The final phase of the project will involve landscaping of the entire park, including the possible planting of shrubs and flowers, and the installation of the final colonial style lamps within the park. Dean noted that the tree, shrub, flower and landscape work have all been approved as appropriate by the town’s Historic Areas Board of Review, Share Tree Committee and other necessary agencies.
Dean and Rev. Hoover also noted that the completion of the park and downtown restoration projects this summer is aimed at coinciding with two other large-scale efforts in the overall revitalization of downtown Tappan.
His own church is in the midst of a total restoration of its historic structure bordering the park, Hoover explained. New windows have already been installed and restoration of the brick walls and white wooden trim on the front façade should be done this May. Remaining work on the 185-year-old building includes a new roof, repairs to the belfry, and work on the remaining two exterior walls.
Down the street the Tappan Library is expected to begin work this summer on a large new addition, connecting its existing building on Main Street with the former carriage house next door, which it purchased several years ago from historian Paul Malone.
All of the properties involved in the upgrade of the hamlet center are centerpieces of the Tappan Historic District, created by the Town of Orangetown in 1966 as the first such town-created historic district in New York State history. Originally 85 acres in size, it was enlarged slightly in 1991 with the addition of the Bogert-Haring House (now known as the Bulkwang Church on Route 303). Also in 1991, the district was placed on the New York State and National Registers of Historic Places.
“It’s wonderful,” Hoover said of the overall restoration of the Village Green as well as surrounding buildings. “It will be a grand addition toward beautifying the downtown area of Tappan for our residents and visitors alike.”
Dean also praised the “adoption” of the green by the three organizations, and said it will end years of squabbling over ownership, and set a hopeful precedence for future cooperation projects throughout Orangetown. Under the agreement, the town will continue plowing the streets and sidewalks, including snow within the park, while the three groups will take over all other maintenance within the park itself.
Ownership of the orphan Village Green in Tappan has been in question for centuries, with all sides now agreeing that it probably belongs to either the church or the town. As long as both agree to share in its maintenance and upkeep, however, along with the other two groups, legal and technical ownership doesn’t seem to matter. To Tappantowners, all that matters is that the park belongs to all of the residents, and is indeed a public park.
Tappan was created about 1640 when the British monarch the Duke of York granted the Tappan Patent to David Pietersen DeVries, who first settled the land two years later and called it Vriesendale. Thought to refer to present-day Tappan, it was later discovered to actually be located a few miles south, in what is now New Jersey.
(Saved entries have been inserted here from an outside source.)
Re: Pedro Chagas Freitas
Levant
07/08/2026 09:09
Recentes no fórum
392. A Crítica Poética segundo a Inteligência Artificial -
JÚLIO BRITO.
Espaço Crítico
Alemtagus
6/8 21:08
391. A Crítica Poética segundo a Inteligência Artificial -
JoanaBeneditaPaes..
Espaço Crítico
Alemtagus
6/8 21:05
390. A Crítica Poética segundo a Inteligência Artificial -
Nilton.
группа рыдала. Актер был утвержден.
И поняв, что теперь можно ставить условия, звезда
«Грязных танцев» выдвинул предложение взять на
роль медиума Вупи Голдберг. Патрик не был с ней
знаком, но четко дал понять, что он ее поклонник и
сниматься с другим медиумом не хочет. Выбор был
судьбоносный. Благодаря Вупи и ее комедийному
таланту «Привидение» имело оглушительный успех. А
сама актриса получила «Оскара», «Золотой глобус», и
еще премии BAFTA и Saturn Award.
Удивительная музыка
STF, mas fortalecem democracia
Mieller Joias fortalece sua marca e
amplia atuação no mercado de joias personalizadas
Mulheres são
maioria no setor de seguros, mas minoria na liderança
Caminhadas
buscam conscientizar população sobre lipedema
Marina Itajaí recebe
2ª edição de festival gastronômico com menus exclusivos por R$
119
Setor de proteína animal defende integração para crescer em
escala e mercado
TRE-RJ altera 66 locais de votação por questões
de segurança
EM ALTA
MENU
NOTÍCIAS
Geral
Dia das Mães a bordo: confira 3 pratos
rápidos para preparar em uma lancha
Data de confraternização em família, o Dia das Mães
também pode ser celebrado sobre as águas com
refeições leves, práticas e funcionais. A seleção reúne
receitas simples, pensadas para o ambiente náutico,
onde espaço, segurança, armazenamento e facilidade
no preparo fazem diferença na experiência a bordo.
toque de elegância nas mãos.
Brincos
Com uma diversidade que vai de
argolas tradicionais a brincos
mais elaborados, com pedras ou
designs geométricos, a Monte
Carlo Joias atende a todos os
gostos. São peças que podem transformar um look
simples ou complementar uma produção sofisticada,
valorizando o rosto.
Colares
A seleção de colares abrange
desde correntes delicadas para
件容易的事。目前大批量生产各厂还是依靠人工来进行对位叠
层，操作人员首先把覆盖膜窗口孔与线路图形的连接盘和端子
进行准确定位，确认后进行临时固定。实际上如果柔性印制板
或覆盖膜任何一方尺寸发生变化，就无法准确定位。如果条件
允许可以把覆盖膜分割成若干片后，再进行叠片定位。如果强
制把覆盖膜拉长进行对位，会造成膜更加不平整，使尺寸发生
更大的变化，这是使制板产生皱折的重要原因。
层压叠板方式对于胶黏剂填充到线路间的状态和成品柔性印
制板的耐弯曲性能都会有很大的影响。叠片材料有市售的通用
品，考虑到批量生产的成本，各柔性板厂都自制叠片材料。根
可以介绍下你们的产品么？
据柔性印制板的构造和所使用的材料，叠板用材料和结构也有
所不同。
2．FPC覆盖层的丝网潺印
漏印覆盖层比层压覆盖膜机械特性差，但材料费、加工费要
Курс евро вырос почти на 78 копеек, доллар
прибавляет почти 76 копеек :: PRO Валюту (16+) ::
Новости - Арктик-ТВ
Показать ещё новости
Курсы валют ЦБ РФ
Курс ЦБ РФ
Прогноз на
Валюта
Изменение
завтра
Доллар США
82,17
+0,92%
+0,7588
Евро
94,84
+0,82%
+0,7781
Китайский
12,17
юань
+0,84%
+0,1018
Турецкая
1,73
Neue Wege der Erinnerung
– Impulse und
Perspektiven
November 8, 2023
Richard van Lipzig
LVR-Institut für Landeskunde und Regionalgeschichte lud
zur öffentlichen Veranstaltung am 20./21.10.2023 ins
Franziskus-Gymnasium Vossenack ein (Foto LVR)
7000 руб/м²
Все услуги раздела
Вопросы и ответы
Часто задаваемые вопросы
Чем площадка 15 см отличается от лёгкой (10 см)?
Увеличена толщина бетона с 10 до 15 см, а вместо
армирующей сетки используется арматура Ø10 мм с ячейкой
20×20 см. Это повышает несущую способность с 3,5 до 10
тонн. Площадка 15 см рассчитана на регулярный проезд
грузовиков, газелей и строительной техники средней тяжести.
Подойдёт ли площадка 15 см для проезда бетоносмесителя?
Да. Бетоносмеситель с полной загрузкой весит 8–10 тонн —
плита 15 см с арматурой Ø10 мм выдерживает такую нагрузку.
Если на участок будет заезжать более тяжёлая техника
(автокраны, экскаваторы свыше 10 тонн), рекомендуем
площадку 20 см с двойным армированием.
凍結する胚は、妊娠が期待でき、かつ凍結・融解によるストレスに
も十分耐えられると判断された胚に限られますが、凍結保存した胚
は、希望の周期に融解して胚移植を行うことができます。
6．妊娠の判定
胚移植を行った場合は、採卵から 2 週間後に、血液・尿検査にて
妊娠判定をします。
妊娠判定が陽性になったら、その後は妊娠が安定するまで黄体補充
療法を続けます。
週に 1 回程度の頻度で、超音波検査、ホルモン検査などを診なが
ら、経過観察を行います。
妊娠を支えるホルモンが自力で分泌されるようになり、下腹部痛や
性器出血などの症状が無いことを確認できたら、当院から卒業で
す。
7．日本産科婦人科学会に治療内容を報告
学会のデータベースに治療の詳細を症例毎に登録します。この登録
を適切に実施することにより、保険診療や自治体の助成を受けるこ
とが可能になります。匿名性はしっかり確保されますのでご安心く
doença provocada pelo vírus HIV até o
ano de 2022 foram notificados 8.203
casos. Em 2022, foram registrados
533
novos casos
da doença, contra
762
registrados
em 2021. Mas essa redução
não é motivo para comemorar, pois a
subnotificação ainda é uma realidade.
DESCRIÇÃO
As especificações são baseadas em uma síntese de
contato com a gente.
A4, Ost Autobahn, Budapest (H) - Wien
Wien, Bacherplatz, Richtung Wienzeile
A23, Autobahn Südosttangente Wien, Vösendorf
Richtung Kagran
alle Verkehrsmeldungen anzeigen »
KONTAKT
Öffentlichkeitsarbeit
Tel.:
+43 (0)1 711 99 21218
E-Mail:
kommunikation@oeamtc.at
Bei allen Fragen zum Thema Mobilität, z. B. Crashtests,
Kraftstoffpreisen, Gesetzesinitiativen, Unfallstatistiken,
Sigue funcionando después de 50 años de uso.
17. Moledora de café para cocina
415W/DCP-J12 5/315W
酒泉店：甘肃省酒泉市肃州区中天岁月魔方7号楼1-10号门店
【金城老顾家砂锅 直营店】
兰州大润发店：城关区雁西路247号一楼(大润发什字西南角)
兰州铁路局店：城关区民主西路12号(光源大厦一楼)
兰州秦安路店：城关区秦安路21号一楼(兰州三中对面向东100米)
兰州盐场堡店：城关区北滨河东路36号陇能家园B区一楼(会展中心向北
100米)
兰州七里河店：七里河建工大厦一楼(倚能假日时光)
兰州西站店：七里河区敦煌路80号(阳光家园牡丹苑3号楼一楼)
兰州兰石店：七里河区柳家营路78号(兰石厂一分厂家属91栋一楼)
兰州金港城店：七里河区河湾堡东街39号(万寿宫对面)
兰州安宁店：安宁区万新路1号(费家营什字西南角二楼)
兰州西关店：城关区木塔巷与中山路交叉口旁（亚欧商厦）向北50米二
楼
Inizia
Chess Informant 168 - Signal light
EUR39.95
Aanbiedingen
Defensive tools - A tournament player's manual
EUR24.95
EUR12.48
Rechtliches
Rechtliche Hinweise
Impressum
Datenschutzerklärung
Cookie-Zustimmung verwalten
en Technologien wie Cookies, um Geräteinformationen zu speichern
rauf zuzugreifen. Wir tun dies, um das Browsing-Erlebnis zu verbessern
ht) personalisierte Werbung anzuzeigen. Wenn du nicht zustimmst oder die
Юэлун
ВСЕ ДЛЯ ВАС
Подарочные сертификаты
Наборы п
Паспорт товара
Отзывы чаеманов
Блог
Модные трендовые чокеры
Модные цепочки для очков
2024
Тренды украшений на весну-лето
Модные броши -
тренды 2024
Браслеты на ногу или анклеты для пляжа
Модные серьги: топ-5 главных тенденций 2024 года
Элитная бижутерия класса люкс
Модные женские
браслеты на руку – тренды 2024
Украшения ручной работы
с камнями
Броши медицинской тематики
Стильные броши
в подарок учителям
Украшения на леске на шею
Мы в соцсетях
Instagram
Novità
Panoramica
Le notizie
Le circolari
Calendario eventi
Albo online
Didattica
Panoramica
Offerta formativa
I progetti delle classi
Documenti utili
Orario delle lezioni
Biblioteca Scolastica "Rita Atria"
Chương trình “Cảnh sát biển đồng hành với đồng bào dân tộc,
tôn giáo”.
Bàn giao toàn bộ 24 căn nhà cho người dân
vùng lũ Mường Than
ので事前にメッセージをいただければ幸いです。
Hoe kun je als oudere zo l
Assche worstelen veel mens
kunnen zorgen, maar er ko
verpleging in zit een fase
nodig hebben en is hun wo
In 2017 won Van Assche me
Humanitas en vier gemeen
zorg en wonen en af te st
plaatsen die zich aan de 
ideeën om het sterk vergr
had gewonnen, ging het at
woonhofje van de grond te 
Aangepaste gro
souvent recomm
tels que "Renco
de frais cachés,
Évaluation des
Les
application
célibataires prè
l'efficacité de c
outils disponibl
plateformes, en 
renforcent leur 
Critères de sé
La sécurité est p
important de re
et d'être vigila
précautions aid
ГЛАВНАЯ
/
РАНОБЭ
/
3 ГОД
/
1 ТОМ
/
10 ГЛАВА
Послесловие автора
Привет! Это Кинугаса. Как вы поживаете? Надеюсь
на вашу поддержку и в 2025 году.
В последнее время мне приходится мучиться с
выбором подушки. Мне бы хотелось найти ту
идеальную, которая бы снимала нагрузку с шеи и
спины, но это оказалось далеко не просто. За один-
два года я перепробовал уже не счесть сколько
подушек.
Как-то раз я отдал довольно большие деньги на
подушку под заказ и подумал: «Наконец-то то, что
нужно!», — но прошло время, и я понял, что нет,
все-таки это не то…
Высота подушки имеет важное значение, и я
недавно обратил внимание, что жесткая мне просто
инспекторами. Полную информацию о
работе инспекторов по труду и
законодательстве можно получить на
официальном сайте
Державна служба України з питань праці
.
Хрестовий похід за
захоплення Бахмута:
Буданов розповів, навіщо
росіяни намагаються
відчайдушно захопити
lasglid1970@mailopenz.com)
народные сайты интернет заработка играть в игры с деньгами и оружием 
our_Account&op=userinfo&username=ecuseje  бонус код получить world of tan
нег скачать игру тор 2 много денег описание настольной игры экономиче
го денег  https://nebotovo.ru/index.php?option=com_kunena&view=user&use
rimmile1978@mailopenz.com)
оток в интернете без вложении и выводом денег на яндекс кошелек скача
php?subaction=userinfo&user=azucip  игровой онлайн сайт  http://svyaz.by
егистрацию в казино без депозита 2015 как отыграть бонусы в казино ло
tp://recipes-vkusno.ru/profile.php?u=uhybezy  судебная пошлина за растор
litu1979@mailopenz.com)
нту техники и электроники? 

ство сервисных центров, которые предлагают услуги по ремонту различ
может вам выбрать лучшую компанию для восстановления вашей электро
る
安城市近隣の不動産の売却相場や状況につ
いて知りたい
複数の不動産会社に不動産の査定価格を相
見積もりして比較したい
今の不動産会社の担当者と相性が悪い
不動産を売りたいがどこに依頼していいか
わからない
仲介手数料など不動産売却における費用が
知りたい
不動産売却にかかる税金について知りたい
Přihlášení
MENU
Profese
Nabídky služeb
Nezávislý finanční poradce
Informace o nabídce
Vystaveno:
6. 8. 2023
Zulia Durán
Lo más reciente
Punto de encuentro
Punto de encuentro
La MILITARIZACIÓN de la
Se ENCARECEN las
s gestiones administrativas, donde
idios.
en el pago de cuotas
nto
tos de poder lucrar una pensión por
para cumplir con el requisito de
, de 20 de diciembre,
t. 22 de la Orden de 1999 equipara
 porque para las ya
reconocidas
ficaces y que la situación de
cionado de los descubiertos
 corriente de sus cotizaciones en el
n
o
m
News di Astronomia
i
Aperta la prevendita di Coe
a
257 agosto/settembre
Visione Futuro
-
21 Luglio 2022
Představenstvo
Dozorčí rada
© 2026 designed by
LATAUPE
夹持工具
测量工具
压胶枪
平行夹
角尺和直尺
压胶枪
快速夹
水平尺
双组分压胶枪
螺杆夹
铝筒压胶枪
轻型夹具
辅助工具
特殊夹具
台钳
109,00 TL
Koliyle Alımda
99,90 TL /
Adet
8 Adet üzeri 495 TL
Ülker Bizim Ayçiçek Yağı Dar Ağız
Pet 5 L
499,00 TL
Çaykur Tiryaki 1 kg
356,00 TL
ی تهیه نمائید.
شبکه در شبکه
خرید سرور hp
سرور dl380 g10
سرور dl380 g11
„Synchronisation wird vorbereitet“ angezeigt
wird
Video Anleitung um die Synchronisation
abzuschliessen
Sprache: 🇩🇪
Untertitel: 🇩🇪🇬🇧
Fellow Dutch settlers did acquire land within that patent from DeVries shortly after, however, including in what is now the hamlet of Tappan, in Orangetown. Landowners donated a large parcel of land at the heart of the tract to the Dutch Reformed Church, which was founded there in 1694. It is the oldest church in Rockland County, and church records seem to indicate that the church owned all of the land in the hamlet center by the turn of the 18th century. Following the destruction of the first two churches on the present site by fire, the current structure, the congregation’s third building, was constructed in 1835 in the federal and Greek revival style of architecture.
Tappan was also the seat of government of the Town of Orangetown, the first to be created in what is now Rockland County in 1686; as well as the county seat of Orange County when it was first formed in 1683 (Rockland County didn’t break away from Orangetown and establish itself as a separate entity until 1798).
The church manse, across the street and the green from the church, was built in 1724, and is recognized as the oldest continuously occupied manse (church pastor’s residence) in America.